## Work request
Omit the images, then output each of the records below exactly.

(Page images and extracted text)

★ ★ ★

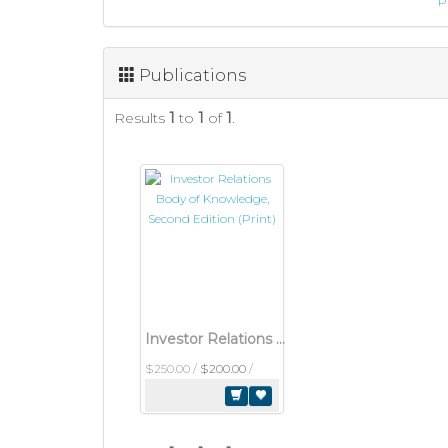
P
Publications
Results
1
to
1
of
1
.
Investor Relations Body of Knowledge, Second Edition (Print)
$250.00
/
$200.00
/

★ ★ ★

## Exercise response
P
Publications
Results
1
to
1
of
1
.
Investor Relations Body of Knowledge, Second Edition (Print)
$250.00
/
$200.00
/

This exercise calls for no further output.